Beberapa waktu lalu, linimasa media sosial ramai membahas pernyataan bahwa “orang miskin di Indonesia itu yang pengeluarannya di bawah Rp20 ribu per hari.” Banyak yang geleng-geleng kepala. Masa iya, makan, transportasi, dan kebutuhan harian lainnya bisa ditutup dengan uang segitu?
Komentar warganet pun mengalir deras. Ada yang mencoba tantangan hidup dengan Rp20 ribu sehari, ada yang membagikan struk belanja Rp30 ribu cuma buat makan siang satu orang.
Tapi dari kehebohan ini, muncul pertanyaan penting: sebenarnya, apa sih ukuran miskin menurut negara? Dan, apakah masih relevan dengan kondisi sekarang?
Ukuran Miskin Versi Negara
Menurut Badan Pusat Statistik (BPS), seseorang disebut miskin jika pengeluarannya di bawah Rp595.242 per bulan. Kalau dibagi per hari, itu berarti sekitar Rp19.841. Angka ini bukan sekadar asal sebut; BPS menghitungnya berdasarkan kebutuhan dasar makanan dan non-makanan — mulai dari beras, lauk-pauk, transportasi, hingga sabun mandi.

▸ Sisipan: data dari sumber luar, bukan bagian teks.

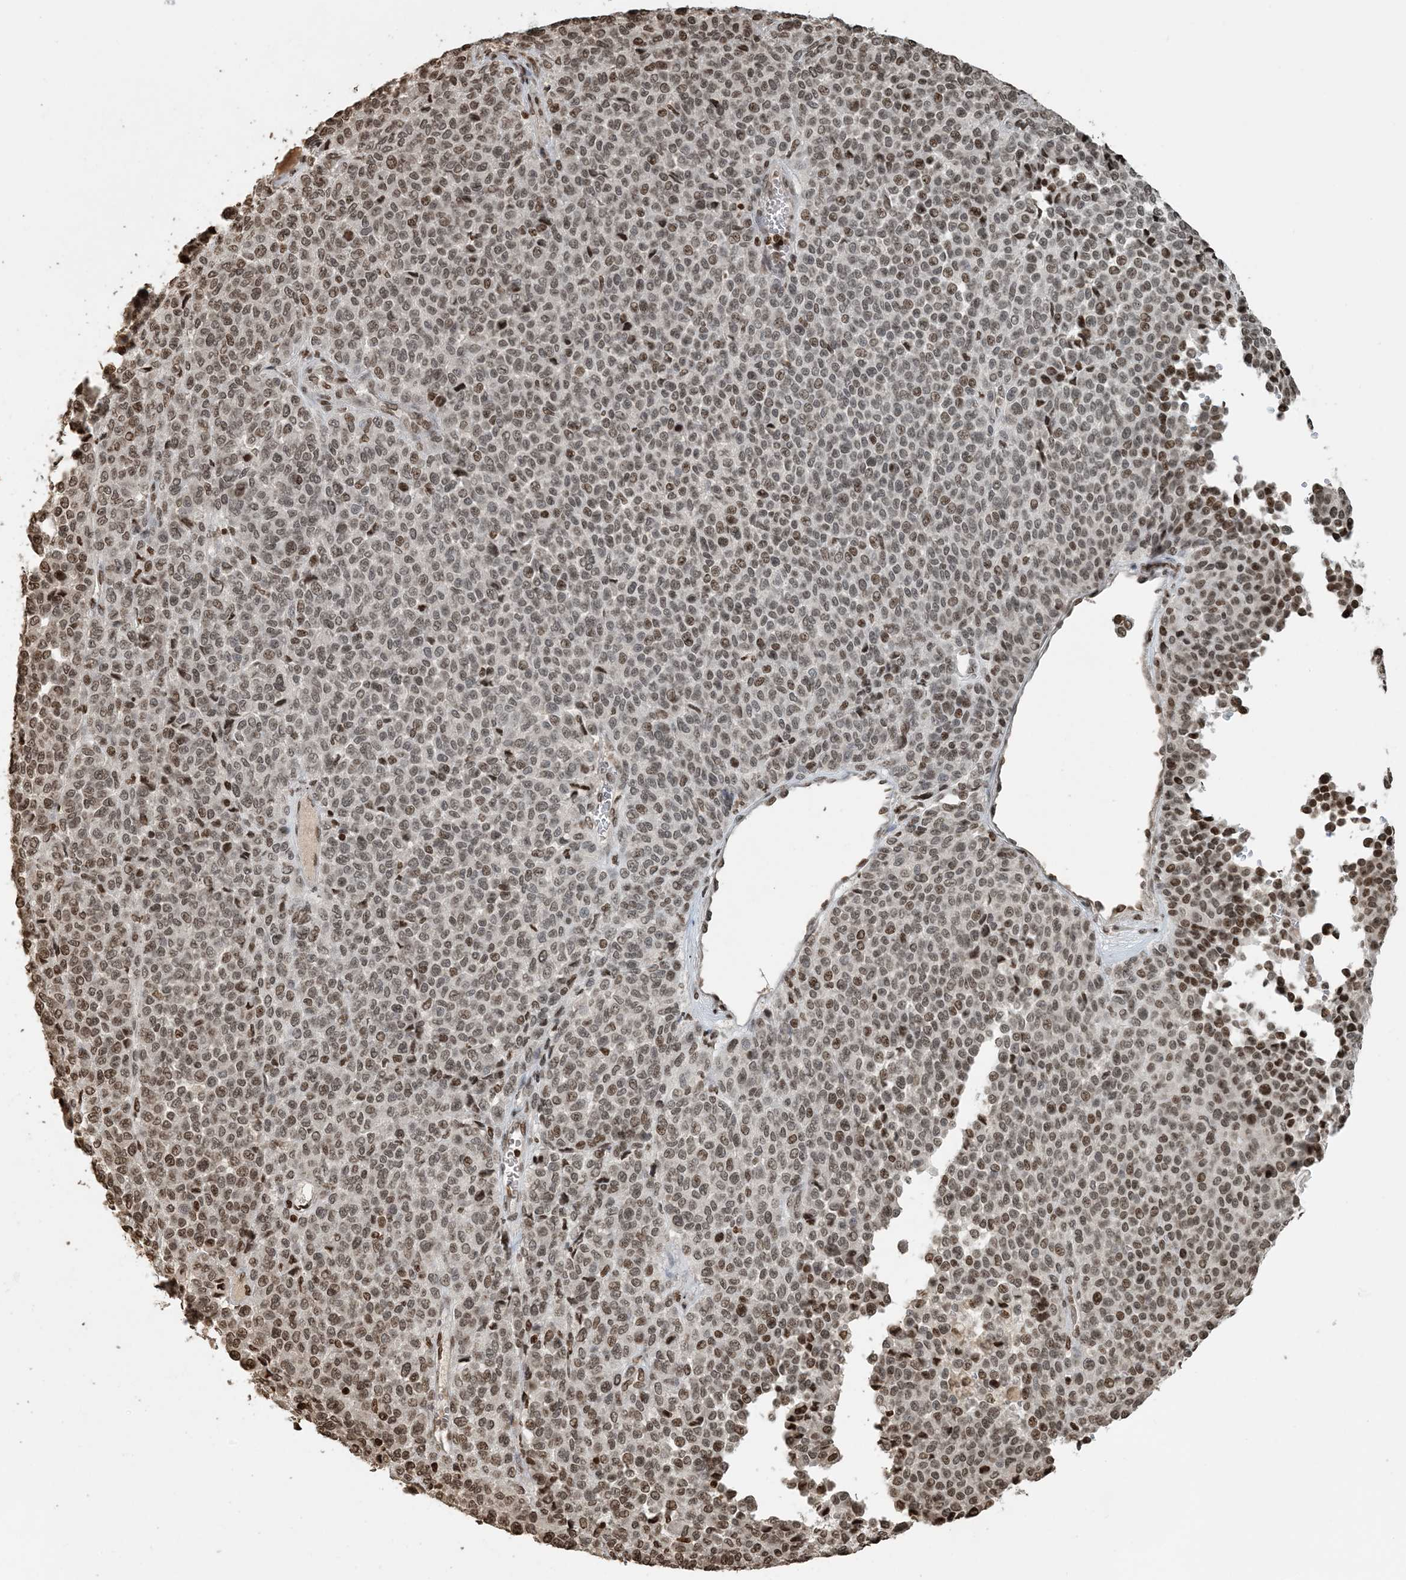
{"staining": {"intensity": "weak", "quantity": "<25%", "location": "nuclear"}, "tissue": "melanoma", "cell_type": "Tumor cells", "image_type": "cancer", "snomed": [{"axis": "morphology", "description": "Malignant melanoma, Metastatic site"}, {"axis": "topography", "description": "Pancreas"}], "caption": "An image of malignant melanoma (metastatic site) stained for a protein displays no brown staining in tumor cells.", "gene": "H3-3B", "patient": {"sex": "female", "age": 30}}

Masalahnya, angka itu terlihat “ketinggalan zaman” bagi sebagian orang. Harga-harga naik, ongkos hidup makin mahal, dan pengeluaran tak lagi bisa ditekan hanya dengan hidup hemat. Karena itu, tak heran banyak yang mempertanyakan relevansi garis kemiskinan ini.

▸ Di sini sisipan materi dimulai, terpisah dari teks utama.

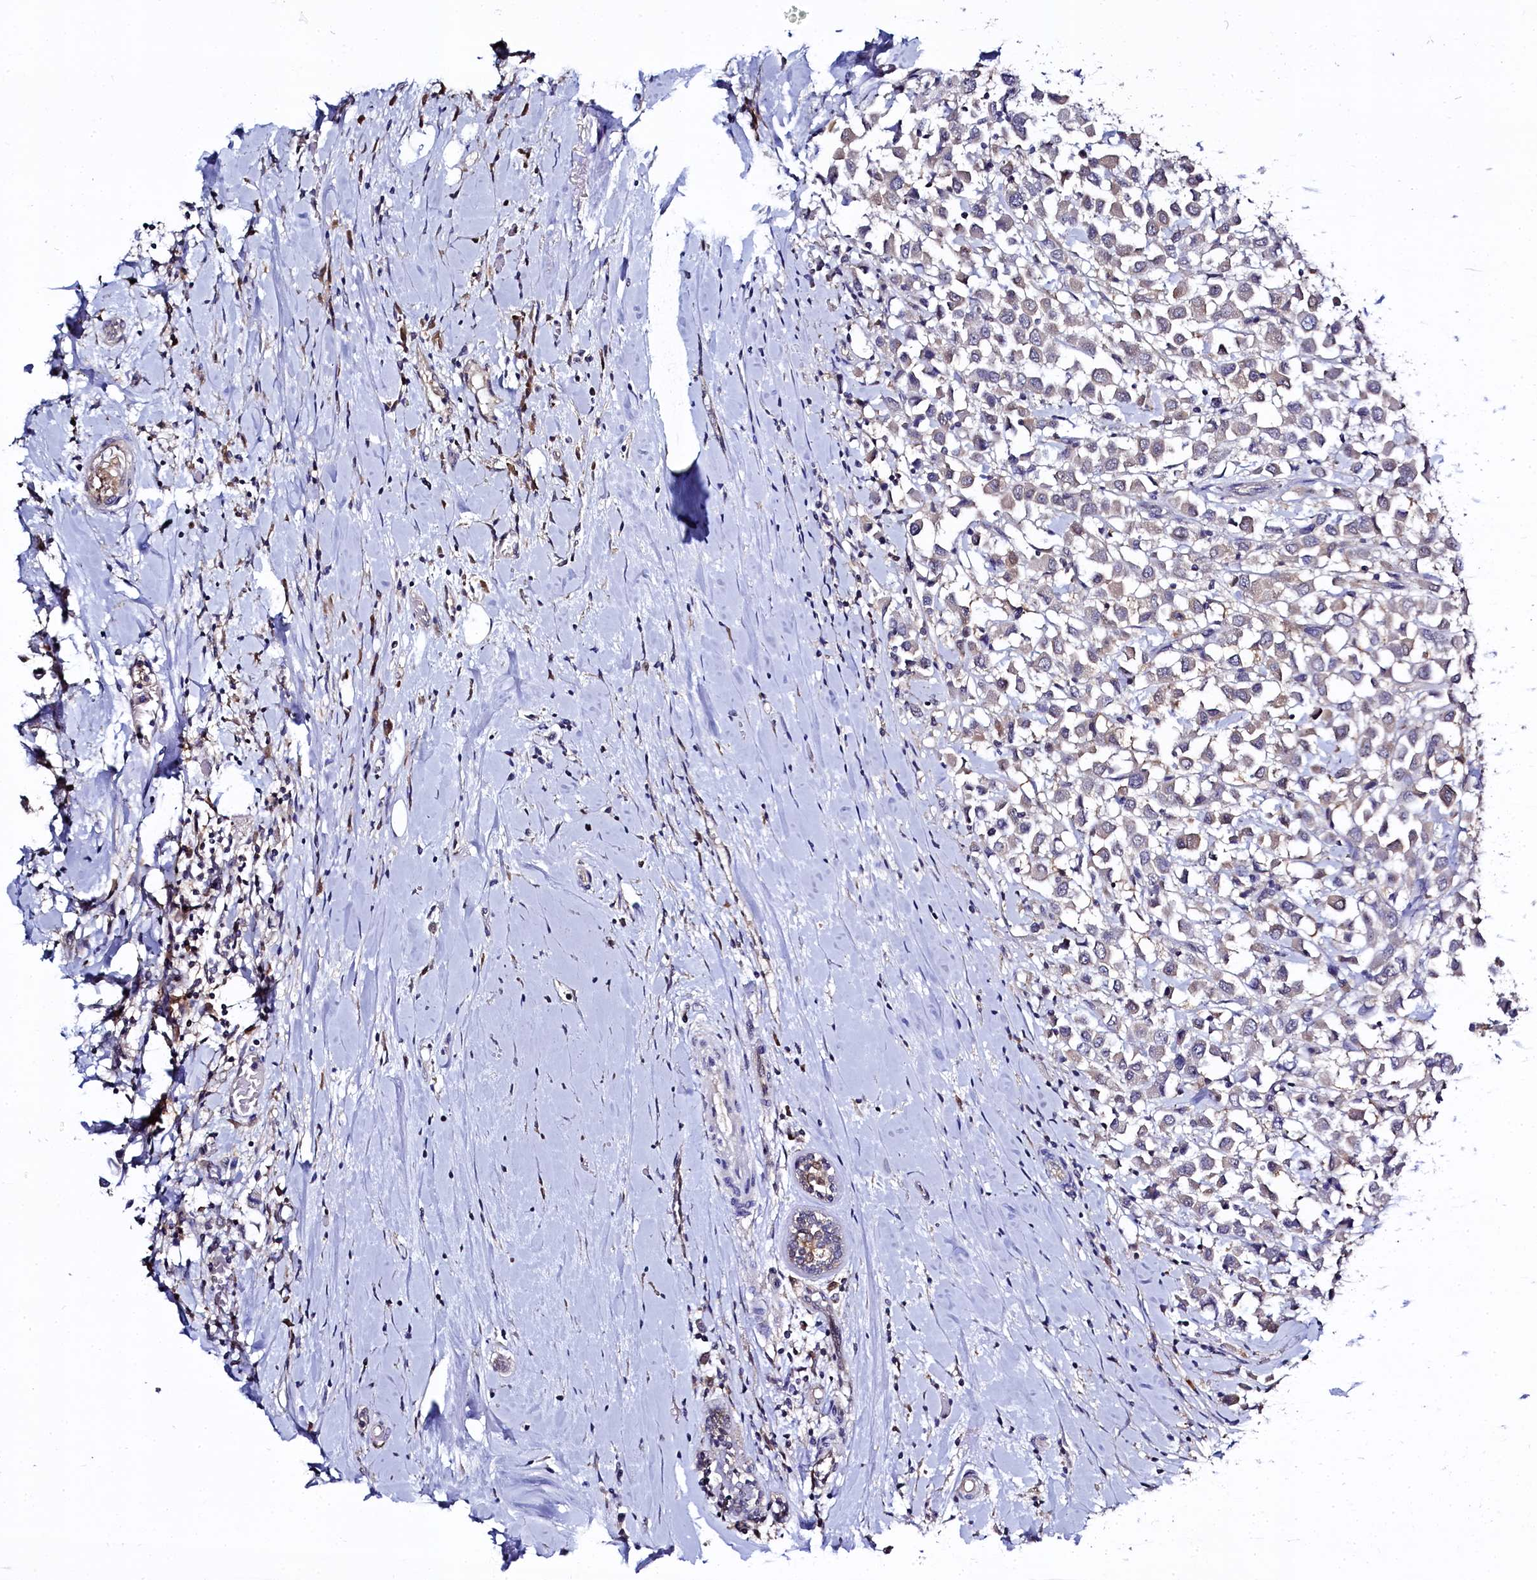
{"staining": {"intensity": "negative", "quantity": "none", "location": "none"}, "tissue": "breast cancer", "cell_type": "Tumor cells", "image_type": "cancer", "snomed": [{"axis": "morphology", "description": "Duct carcinoma"}, {"axis": "topography", "description": "Breast"}], "caption": "IHC of human breast infiltrating ductal carcinoma exhibits no expression in tumor cells.", "gene": "C11orf54", "patient": {"sex": "female", "age": 61}}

Standar Bank Dunia: Lebih Realistis?
Berbeda dari BPS, Bank Dunia punya standar yang lebih ketat (atau justru lebih realistis?). Mereka menilai kemiskinan berdasarkan status ekonomi suatu negara.

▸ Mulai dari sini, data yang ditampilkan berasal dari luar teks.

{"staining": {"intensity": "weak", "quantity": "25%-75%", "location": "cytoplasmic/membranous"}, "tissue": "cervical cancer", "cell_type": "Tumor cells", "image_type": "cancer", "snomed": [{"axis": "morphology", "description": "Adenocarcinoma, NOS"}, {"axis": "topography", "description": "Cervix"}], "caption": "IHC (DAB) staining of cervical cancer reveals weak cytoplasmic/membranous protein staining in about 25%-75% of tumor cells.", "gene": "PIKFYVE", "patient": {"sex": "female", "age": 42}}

Untuk Indonesia, yang dikategorikan sebagai negara berpendapatan menengah atas, garis kemiskinannya adalah US$6,85 per hari — atau sekitar Rp113 ribu per kapita per hari (dengan kurs saat ini).
Dengan patokan ini, lebih dari 60% warga Indonesia masuk kategori miskin. Artinya, mayoritas orang sebenarnya belum mencapai taraf hidup yang layak menurut standar global.
Jadi, Miskin Itu Siapa?
Sebenarnya, ukuran “miskin” bukan cuma soal angka. Itu juga soal akses: apakah seseorang bisa mengakses makanan bergizi, pendidikan yang layak, layanan kesehatan, atau tempat tinggal yang aman? Angka bisa jadi patokan, tapi hidup jauh lebih kompleks dari sekadar nominal pengeluaran.
Wacana soal garis kemiskinan ini penting karena berkaitan dengan kebijakan. Jika garisnya terlalu rendah, maka banyak orang tak tersentuh bantuan — padahal hidup mereka masih jauh dari sejahtera.